A few horror stories are in circulation about containers. They tell of how administrators can compromise their entire host system with a container. Some time ago, these problems existed because containers shared the kernel with the host. However, today, user namespaces are pretty well protected thanks to capabilities, CGroups, AppArmor/SELinux, and Seccomp. Linux containers currently have no known security issues.

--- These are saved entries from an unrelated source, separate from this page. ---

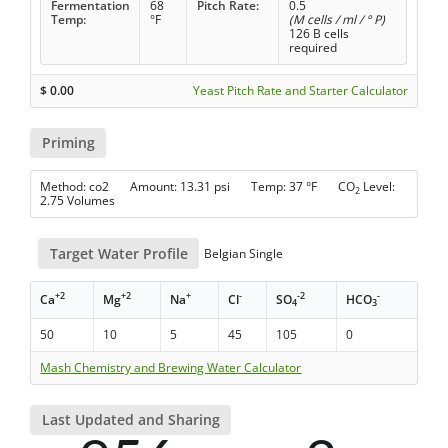
Fermentation
68
Pitch Rate:
0.5
Temp:
°F
(M cells / ml / ° P)
126 B cells
required
$
0.00
Yeast Pitch Rate and Starter Calculator
Priming
Method: co2 Amount: 13.31 psi Temp: 37 °F CO
Level:
2
2.75 Volumes
Target Water Profile
Belgian Single
+2
+2
+
-
-2
-
Ca
Mg
Na
Cl
SO
HCO
4
3
50
10
5
45
105
0
Mash Chemistry and Brewing Water Calculator
Last Updated and Sharing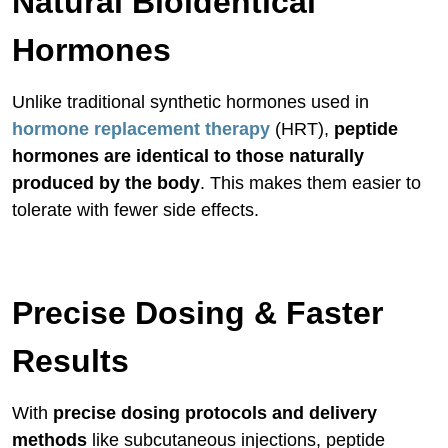
Natural Bioidentical
Hormones
Unlike traditional synthetic hormones used in
hormone replacement therapy
(HRT),
peptide
hormones are identical to those naturally
produced by the body
. This makes them easier to
tolerate with fewer side effects.
Precise Dosing & Faster
Results
With
precise dosing protocols and delivery
methods
like subcutaneous injections, peptide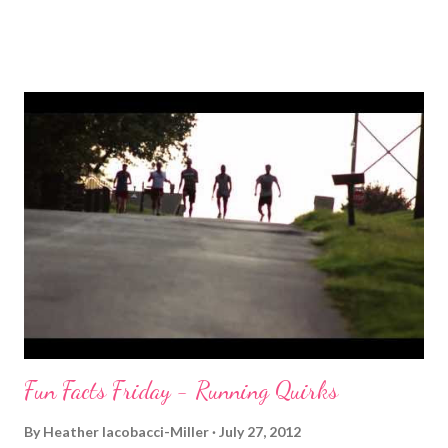
my 20 oz bottle of water by mile 5 though. Right after my run I
felt fine. I stretched and rolled. Used a cooling towel to bring my
body temp down and took a cold shower. But then it hit me
hard. That icky nauseous feeling that signals that I need to get
in electrolytes fast. It's not about food, it's not about carbs,
proteins, etc. So I had some Gatorade (which I actually can't
stand) but it really helped. So that headache
and nausea finally dissipated so I felt human again. Luckily, the
only other thing I had planned for the day was spending time in
the pool with frien...
Fun Facts Friday - Running Quirks
By
Heather Iacobacci-Miller
July 27, 2012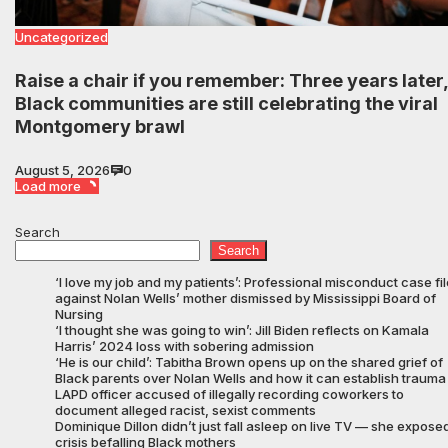
Uncategorized
Raise a chair if you remember: Three years later,
Black communities are still celebrating the viral
Montgomery brawl
August 5, 2026
0
Load more
Search
Search
‘I love my job and my patients’: Professional misconduct case fi
against Nolan Wells’ mother dismissed by Mississippi Board of
Nursing
‘I thought she was going to win’: Jill Biden reflects on Kamala
Harris’ 2024 loss with sobering admission
‘He is our child’: Tabitha Brown opens up on the shared grief of
Black parents over Nolan Wells and how it can establish trauma
LAPD officer accused of illegally recording coworkers to
document alleged racist, sexist comments
Dominique Dillon didn’t just fall asleep on live TV — she expose
crisis befalling Black mothers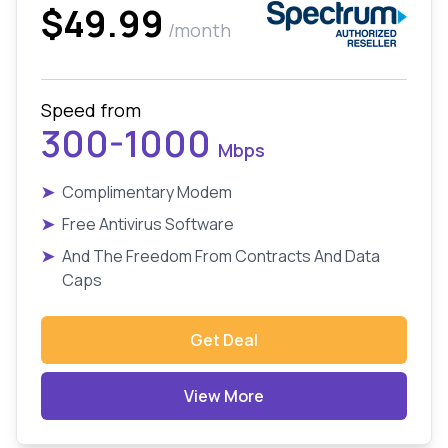
$49.99
/month
Speed from
300-1000
Mbps
➤
Complimentary Modem
➤
Free Antivirus Software
➤
And The Freedom From Contracts And Data
Caps
Get Deal
View More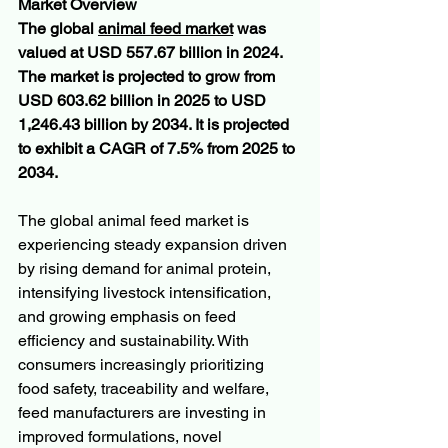
Market Overview
The global 
animal feed market
 was 
valued at USD 557.67 billion in 2024. 
The market is projected to grow from 
USD 603.62 billion in 2025 to USD 
1,246.43 billion by 2034. It is projected 
to exhibit a CAGR of 7.5% from 2025 to 
2034.
The global animal feed market is 
experiencing steady expansion driven 
by rising demand for animal protein, 
intensifying livestock intensification, 
and growing emphasis on feed 
efficiency and sustainability. With 
consumers increasingly prioritizing 
food safety, traceability and welfare, 
feed manufacturers are investing in 
improved formulations, novel 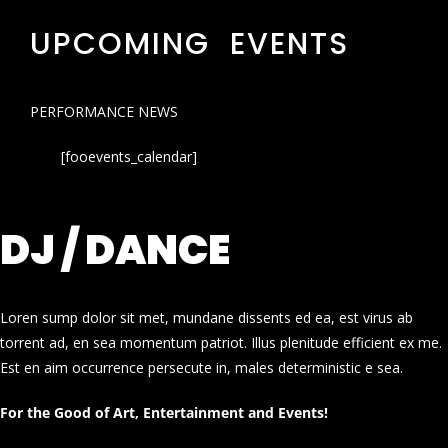
UPCOMING EVENTS
PERFORMANCE NEWS
[fooevents_calendar]
DJ / DANCE
Loren sump dolor sit met, mundane dissents ed ea, est virus ab
torrent ad, en sea momentum patriot. Illus plenitude efficient ex me.
Est en aim occurrence persecute in, males deterministic e sea.
For the Good of Art, Entertainment and Events!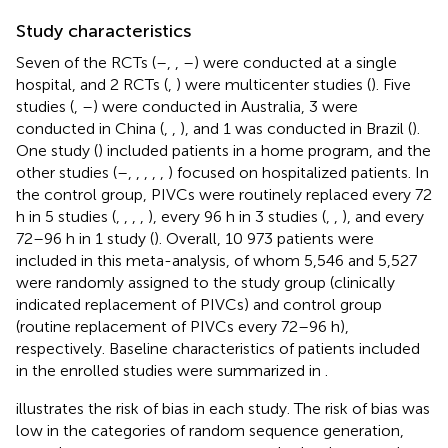
Study characteristics
Seven of the RCTs (
–
,
,
–
) were conducted at a single
hospital, and 2 RCTs (
,
) were multicenter studies (
). Five
studies (
,
–
) were conducted in Australia, 3 were
conducted in China (
,
,
), and 1 was conducted in Brazil (
).
One study (
) included patients in a home program, and the
other studies (
–
,
,
,
,
,
) focused on hospitalized patients. In
the control group, PIVCs were routinely replaced every 72
h in 5 studies (
,
,
,
,
), every 96 h in 3 studies (
,
,
), and every
72–96 h in 1 study (
). Overall, 10 973 patients were
included in this meta-analysis, of whom 5,546 and 5,527
were randomly assigned to the study group (clinically
indicated replacement of PIVCs) and control group
(routine replacement of PIVCs every 72–96 h),
respectively. Baseline characteristics of patients included
in the enrolled studies were summarized in
.
illustrates the risk of bias in each study. The risk of bias was
low in the categories of random sequence generation,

The /etc/apparmor.d/abstractions/lxc/ directory gives details about the AppArmor policy in Ubuntu 14.04. The Seccomp policy for LXC is hidden in /usr/share/lxc/config/common.seccomp. Some Allow and Deny rules for CGroups (lxc.cgroup.devices.allow/deny) and capabilities limits (lxc.cap.drop) are in the configuration template in the /usr/share/lxc/config/ folder.

Snapshots and Clones

The usual location for containers is on the host system in /var/lib/lxc/<Container-Name>/rootfs/. LXC also copes with filesystems such as Btrfs and ZFS, as well as with LVM and OverlayFS.

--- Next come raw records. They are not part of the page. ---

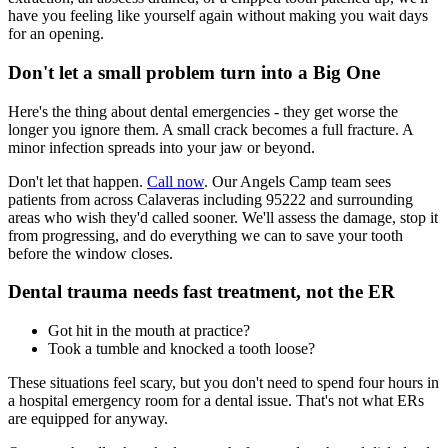
have you feeling like yourself again without making you wait days
for an opening.
Don't let a small problem turn into a Big One
Here's the thing about dental emergencies - they get worse the
longer you ignore them. A small crack becomes a full fracture. A
minor infection spreads into your jaw or beyond.
Don't let that happen.
Call now
. Our Angels Camp team sees
patients from across Calaveras including 95222 and surrounding
areas who wish they'd called sooner. We'll assess the damage, stop it
from progressing, and do everything we can to save your tooth
before the window closes.
Dental trauma needs fast treatment, not the ER
Got hit in the mouth at practice?
Took a tumble and knocked a tooth loose?
These situations feel scary, but you don't need to spend four hours in
a hospital emergency room for a dental issue. That's not what ERs
are equipped for anyway.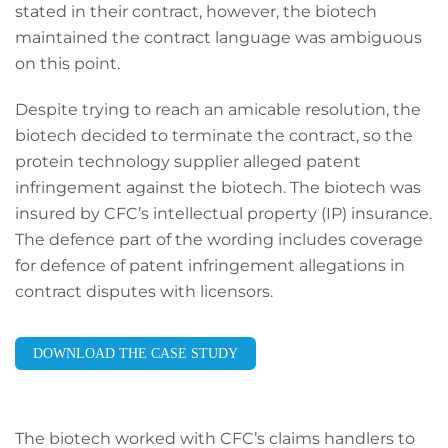
stated in their contract, however, the biotech
maintained the contract language was ambiguous
on this point.
Despite trying to reach an amicable resolution, the
biotech decided to terminate the contract, so the
protein technology supplier alleged patent
infringement against the biotech. The biotech was
insured by CFC’s intellectual property (IP) insurance.
The defence part of the wording includes coverage
for defence of patent infringement allegations in
contract disputes with licensors.
DOWNLOAD THE CASE STUDY
The biotech worked with CFC’s claims handlers to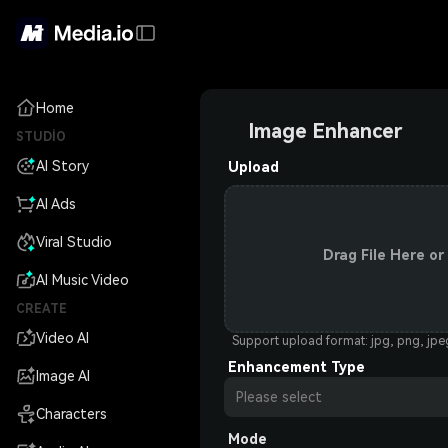
Home
Image Enhancer
STUDIO
AI Story
Upload
AI Ads
Viral Studio
Drag File Here or
AI Music Video
CREATE
Video AI
Support upload format: jpg, png, jp
Enhancement Type
Image AI
Please select
Characters
Mode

On the basis of OverlayFS, you can create a master container (Listing 5); then, you can create several clones with lxc-clone, of which LXC only stores the deltas. This proves to be practical and space-saving, especially for test environments. However, you shouldn't enable the master container itself in this scenario.

Listing 5

Creating a Master Container

root@ubuntu:/var/lib/lxc# lxc-create -t ubuntu -n ubuntu_master
root@ubuntu:/var/lib/lxc# lxc-clone -s -B overlayfs ubuntu_master ubuntu_overlay1
root@ubuntu:/var/lib/lxc# cat ubuntu_overlay1/delta0/etc/hostname
ubuntu_overlay1

The lxc-snapshot command, unsurprisingly, creates snapshots of a container (Figure 5). For this, you first need to stop the current container. If a logical volume manager is being used, LXC creates an LVM snapshot via lxc-clone -s. You can reset a container to a snapshot using the -r option for lxc-snapshot.

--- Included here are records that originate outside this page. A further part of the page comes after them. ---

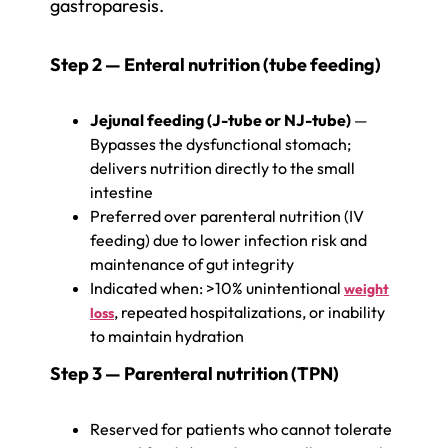
gastroparesis.
Step 2 — Enteral nutrition (tube feeding)
Jejunal feeding (J-tube or NJ-tube)
—
Bypasses the dysfunctional stomach;
delivers nutrition directly to the small
intestine
Preferred over parenteral nutrition (IV
feeding) due to lower infection risk and
maintenance of gut integrity
Indicated when: >10% unintentional
weight
, repeated hospitalizations, or inability
loss
to maintain hydration
Step 3 — Parenteral nutrition (TPN)
Reserved for patients who cannot tolerate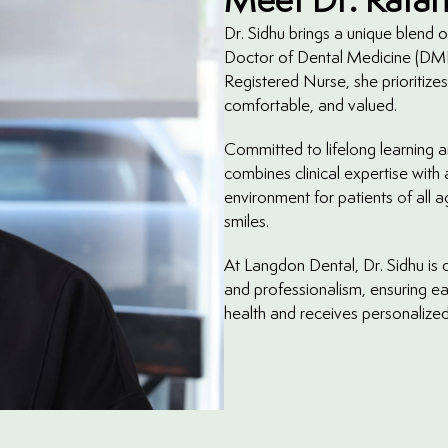
Dr. Sidhu brings a unique blend
Doctor of Dental Medicine (DMD
Registered Nurse, she prioritizes
comfortable, and valued.
Committed to lifelong learning a
combines clinical expertise with
environment for patients of all 
smiles.
At Langdon Dental, Dr. Sidhu is d
and professionalism, ensuring ea
health and receives personalized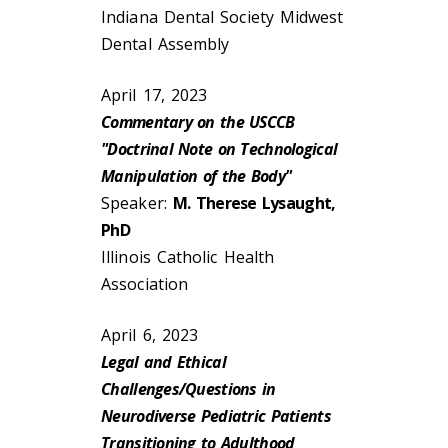
Indiana Dental Society Midwest
Dental Assembly
April 17, 2023
Commentary on the USCCB
"Doctrinal Note on Technological
Manipulation of the Body"
Speaker:
M. Therese Lysaught,
PhD
Illinois Catholic Health
Association
April 6, 2023
Legal and Ethical
Challenges/Questions in
Neurodiverse Pediatric Patients
Transitioning to Adulthood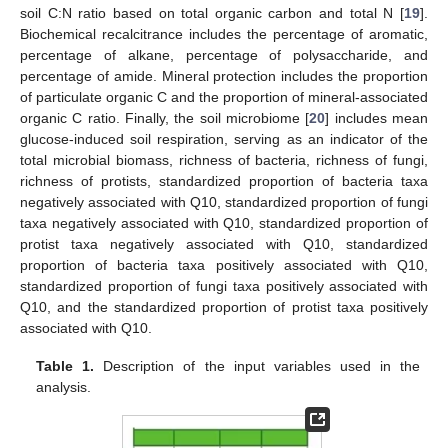
soil C:N ratio based on total organic carbon and total N [
19
].
Biochemical recalcitrance includes the percentage of aromatic,
percentage of alkane, percentage of polysaccharide, and
percentage of amide. Mineral protection includes the proportion
of particulate organic C and the proportion of mineral-associated
organic C ratio. Finally, the soil microbiome [
20
] includes mean
glucose-induced soil respiration, serving as an indicator of the
total microbial biomass, richness of bacteria, richness of fungi,
richness of protists, standardized proportion of bacteria taxa
negatively associated with Q10, standardized proportion of fungi
taxa negatively associated with Q10, standardized proportion of
protist taxa negatively associated with Q10, standardized
proportion of bacteria taxa positively associated with Q10,
standardized proportion of fungi taxa positively associated with
Q10, and the standardized proportion of protist taxa positively
associated with Q10.
Table 1.
Description of the input variables used in the
analysis.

Figure 5: Space-saving snapshots can be produced using OverlayFS.

Troubleshooting

If a container is causing problems when starting up, start it in the foreground. To do this, simply leave out the -d option with lxc-start. Once you have identified the problem, immediately mount a stopped container's filesystem; then, work on the problem in the mounted system. Alternatively, set a different default runlevel.

Additionally, the lxc-* commands support a logfile parameter (-o) and a corresponding log priority (-l). You might also be interested in the kernel ring buffer and the base system's AppArmor messages. To avoid multiple logging, you should disable rsyslogd kernel logging within the container.